What was witnessed in 2013 was a telling point in the history of American libraries. A library patron could never tell by looking at a librarian if they might be the kind to violate their stated ethical code by censoring materials or violate their stated ethical code by gearing the library's collection against certain political interests. It suddenly became painfully easy to gauge whether librarians actually walked the walk or if their talk of libraries being repositories for all viewpoints was merely a marketing angle. When the book burning begins in your town, as it already has, librarians’ faces will be among those circling the flickering light.

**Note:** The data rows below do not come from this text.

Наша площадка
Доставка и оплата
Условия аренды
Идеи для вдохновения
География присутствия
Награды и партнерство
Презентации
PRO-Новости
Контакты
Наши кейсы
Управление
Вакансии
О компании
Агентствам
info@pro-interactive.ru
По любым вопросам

The Library Association’s current sin of omission – being a silent backseat rider to the great censorship issue of our lifetime – isn’t, I believe, wholly due to their disinterest in free speech issues, but as 2013 illustrated, it is due in part to their being in agreement with big tech over which voices are censored. If any naïve person is still counting on the Library Association at some point to encourage its members to hit the streets en masse to protest rampant internet censorship of select ideas, deliberately skewed search results, or cancellation of fringe voices, I don’t know what to say. It’s been a long while since Burgess Meredith played a librarian in The Obsolete Man, that famed Twilight Zone episode.
I’ve been in the profession for nearly 30 years, I’m closing in on the end of my career and I can only say with certainty that I’ve met a single librarian who held freedom to information as his life’s work, Gerald Shields.
Gerald Shields was, at the time I knew him in 1989, Dean of the Department of Library and Information Studies at the State University of New York at Buffalo. His ongoing battle over censorship was summed up in an incident during an introduction to libraries' studies course I took with him that year. There was a conversation Dr. Shields had with a student in that class that remains a vivid memory.
Dr. Shields must have been talking about the ethical requirement librarians have to fight to keep disputed materials in their collections. He recounted how a library board member had once objected to a certain book being in the library’s collection while talking with a library director. Shields recounted how the library director had walked over to the card file – which is what we used years ago to search for books in a library collection, before online catalogs – had walked over to the card file and ripped the book’s card from the file. There was no discussion, no argument for the book, only an instantaneous decision to withdraw the book from the collection.
Dr. Shields then asked a random student how she would have handled the situation. The student answered that she would have pulled the card as well. Dr. Shields, not quite sure he’d heard this student openly admit to what it sounded like she had, in a massive lecture hall filled with her fellow students, rephrased the question and asked her again. He got the same answer. She knew exactly what she was saying. Keeping on the good side of her library board – the people who could make her life hard or easy -- outweighed any ethical requirement to fight for a book or viewpoint.
It was at a moment like that I imagine Dr. Shields wondered what his life’s work had been for.
Rich Gagnier has been a public librarian for nearly 30 years. He has no particular interest in writing about politics, and will probably stop soon, so it would be a stupid waste of resources for any intelligence agency to “off him” for anything he might write. He also varies his route home from work daily and would not make things easy for you.